Pero esa época ya pasó. Ahora parezco uno más de esos carrozas que se casaron, tuvieron hijos y abandonaron la costumbre sin nostalgia ni remordimientos. Vivo rodeado de ellos, pero no soy uno de ellos. Yo no abandoné las salas de cine: a mí me echaron de ellas. Los que no paraban de hablar, los que no paraban de masticar, los que no paraban de hacer ruido con las bolsas. Los que no paraban de soltar gracietas, de ir al servicio,  de consultar sus teléfonos móviles. Los que iban con los niños y los dejaban corretear por los pasillos; los que iban con la abuela sorda y le iban gritando la trama; los que iban en pandilla y confundían el espacio público con el salón de su casa. Los que trabajaban allí y consentían el lamentable espectáculo. Los que estaban a mi lado y jamás secundaron mis airadas protestas. Los que luego escuchaban mis razonamientos en las tertulias y decían que yo era el malo de la película, intransigente y maniático. Me echaron todos ellos, sí.

 A toda esta gente le importaba una mierda el cine, y sin embargo, fui yo, que era el que más lo amaba, quien tuvo que desistir. Me echaron, como quien dice, de mi propia casa. Porque los cines eran eso, mi hogar, mi segunda residencia, el lugar donde yo pasaba las vacaciones de mí mismo. Los cines eran mi fumadero de opio, mi refugio en las montañas, mi velero alejado de la tierra firme y de los humanos insoportables. Los cines eran algo más que mi propia casa, porque yo, en mi casa, me limitaba a vivir, pero en ellos soñaba. Era feliz.

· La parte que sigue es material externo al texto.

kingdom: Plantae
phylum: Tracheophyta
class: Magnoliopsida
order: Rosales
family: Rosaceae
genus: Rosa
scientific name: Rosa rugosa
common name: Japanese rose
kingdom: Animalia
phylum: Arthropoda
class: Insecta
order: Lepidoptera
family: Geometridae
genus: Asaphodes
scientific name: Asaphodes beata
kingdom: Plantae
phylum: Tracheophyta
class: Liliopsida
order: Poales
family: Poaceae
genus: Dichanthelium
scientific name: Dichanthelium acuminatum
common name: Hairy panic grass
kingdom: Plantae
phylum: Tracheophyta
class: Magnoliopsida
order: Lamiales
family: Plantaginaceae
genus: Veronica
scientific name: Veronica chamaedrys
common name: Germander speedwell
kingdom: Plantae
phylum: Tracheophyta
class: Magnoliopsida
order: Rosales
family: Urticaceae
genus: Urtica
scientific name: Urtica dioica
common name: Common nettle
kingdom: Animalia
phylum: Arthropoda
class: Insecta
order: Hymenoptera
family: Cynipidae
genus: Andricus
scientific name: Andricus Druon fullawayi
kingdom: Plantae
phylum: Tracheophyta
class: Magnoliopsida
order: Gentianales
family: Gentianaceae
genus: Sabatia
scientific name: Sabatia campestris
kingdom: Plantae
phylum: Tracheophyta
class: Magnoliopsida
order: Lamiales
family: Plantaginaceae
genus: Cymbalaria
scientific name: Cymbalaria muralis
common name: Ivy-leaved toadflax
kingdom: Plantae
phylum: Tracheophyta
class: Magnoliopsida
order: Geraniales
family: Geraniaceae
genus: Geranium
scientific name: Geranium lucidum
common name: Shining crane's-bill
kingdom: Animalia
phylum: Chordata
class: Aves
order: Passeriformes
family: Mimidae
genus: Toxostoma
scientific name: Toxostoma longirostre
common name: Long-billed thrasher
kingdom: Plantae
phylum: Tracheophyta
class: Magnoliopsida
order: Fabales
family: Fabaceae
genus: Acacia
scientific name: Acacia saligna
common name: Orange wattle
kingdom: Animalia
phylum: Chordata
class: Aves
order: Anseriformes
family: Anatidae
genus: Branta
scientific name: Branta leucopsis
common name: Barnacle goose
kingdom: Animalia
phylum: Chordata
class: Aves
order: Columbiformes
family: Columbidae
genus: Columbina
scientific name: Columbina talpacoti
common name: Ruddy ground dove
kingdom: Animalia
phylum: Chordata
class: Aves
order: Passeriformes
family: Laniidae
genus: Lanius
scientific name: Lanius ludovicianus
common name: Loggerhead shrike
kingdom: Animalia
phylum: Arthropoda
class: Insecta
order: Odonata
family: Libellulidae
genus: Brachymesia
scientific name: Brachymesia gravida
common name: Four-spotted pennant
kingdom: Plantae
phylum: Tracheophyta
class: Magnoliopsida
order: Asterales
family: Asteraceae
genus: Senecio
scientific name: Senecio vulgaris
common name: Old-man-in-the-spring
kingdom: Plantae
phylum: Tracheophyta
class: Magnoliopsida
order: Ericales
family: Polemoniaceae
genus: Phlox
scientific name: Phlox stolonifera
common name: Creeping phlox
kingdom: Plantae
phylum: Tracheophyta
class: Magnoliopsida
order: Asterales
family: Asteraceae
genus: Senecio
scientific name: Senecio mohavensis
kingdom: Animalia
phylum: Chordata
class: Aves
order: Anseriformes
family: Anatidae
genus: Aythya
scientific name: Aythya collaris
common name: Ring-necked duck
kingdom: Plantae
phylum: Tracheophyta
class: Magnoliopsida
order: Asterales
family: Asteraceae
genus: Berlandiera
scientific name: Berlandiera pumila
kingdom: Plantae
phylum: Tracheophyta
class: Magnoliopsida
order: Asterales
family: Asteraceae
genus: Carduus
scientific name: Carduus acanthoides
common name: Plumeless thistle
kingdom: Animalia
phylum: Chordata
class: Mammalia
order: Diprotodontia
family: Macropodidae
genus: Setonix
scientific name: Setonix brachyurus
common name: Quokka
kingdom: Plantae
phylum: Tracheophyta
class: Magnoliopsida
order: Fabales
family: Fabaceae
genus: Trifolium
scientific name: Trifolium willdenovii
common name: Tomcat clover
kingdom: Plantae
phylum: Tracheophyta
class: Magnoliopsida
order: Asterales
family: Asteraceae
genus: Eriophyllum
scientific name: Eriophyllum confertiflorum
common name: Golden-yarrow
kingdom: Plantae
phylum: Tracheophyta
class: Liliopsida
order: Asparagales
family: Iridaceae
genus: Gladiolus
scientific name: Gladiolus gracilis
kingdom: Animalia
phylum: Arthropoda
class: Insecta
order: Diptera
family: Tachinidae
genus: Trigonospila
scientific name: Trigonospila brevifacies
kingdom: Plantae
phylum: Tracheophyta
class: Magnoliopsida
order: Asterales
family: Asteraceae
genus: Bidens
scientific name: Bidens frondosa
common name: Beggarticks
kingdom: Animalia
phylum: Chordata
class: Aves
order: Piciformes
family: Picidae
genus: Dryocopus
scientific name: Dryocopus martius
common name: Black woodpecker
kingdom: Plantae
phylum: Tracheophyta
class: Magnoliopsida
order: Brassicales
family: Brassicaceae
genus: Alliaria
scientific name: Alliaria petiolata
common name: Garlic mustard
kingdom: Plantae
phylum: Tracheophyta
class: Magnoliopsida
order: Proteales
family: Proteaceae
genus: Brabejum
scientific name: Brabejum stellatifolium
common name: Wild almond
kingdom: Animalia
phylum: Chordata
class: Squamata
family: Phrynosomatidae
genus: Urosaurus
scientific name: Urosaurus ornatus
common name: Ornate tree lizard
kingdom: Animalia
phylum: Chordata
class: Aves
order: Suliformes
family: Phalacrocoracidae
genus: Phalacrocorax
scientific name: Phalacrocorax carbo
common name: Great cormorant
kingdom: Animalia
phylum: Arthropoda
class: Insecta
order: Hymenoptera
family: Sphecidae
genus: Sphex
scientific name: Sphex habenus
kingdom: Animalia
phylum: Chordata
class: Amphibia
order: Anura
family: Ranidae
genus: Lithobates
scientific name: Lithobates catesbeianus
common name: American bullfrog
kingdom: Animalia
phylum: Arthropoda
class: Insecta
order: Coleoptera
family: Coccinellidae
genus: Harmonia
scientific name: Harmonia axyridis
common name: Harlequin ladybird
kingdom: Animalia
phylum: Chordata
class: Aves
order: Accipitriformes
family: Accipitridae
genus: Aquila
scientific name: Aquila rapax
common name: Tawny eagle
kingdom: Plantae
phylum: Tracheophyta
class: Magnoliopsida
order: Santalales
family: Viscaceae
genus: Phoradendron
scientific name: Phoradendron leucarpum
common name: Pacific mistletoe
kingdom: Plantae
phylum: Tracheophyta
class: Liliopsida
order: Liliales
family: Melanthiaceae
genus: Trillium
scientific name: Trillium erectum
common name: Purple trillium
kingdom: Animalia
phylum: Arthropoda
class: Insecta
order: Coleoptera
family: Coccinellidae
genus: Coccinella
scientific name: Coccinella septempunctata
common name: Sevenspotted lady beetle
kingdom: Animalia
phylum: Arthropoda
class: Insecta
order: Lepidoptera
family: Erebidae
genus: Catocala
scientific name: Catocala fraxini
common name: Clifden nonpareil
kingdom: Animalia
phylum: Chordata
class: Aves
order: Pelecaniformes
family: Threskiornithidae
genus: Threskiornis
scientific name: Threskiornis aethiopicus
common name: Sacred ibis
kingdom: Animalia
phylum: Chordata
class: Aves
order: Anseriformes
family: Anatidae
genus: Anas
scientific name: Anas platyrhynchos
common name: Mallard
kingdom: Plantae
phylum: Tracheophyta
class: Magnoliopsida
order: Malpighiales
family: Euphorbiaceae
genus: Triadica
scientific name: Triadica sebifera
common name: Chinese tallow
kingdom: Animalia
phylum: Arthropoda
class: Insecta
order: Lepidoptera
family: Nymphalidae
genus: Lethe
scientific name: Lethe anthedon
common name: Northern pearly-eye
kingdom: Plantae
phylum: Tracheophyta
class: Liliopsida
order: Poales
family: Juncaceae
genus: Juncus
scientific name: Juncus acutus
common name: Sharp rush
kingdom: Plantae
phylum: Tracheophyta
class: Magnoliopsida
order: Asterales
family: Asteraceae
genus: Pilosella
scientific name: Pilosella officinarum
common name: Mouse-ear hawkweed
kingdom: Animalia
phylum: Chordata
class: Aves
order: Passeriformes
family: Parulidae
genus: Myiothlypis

Hoy he tenido suerte. En la sesión de las cinco sólo éramos seis personas: tres loros acartonados que iban a ver a Clus (sic) Clooney, una pareja de mujeres de mediana edad con pinta de maestras de primaria, un pobre hombre sentado al fondo de la sala, y yo mismo, a dos filas de distancia del cogollo central, temeroso de que en cualquier momento comenzara el parloteo y se desencadenara la tormenta. No ha sido así. Apenas unos murmullos educados en los títulos de crédito inciales, y luego, el silencio. Supongo que Clus les parece tan guapo a las mujeres que las deja boquiabiertas, incapacitadas transitoriamente para articular sonidos. Bendito seas, Yors.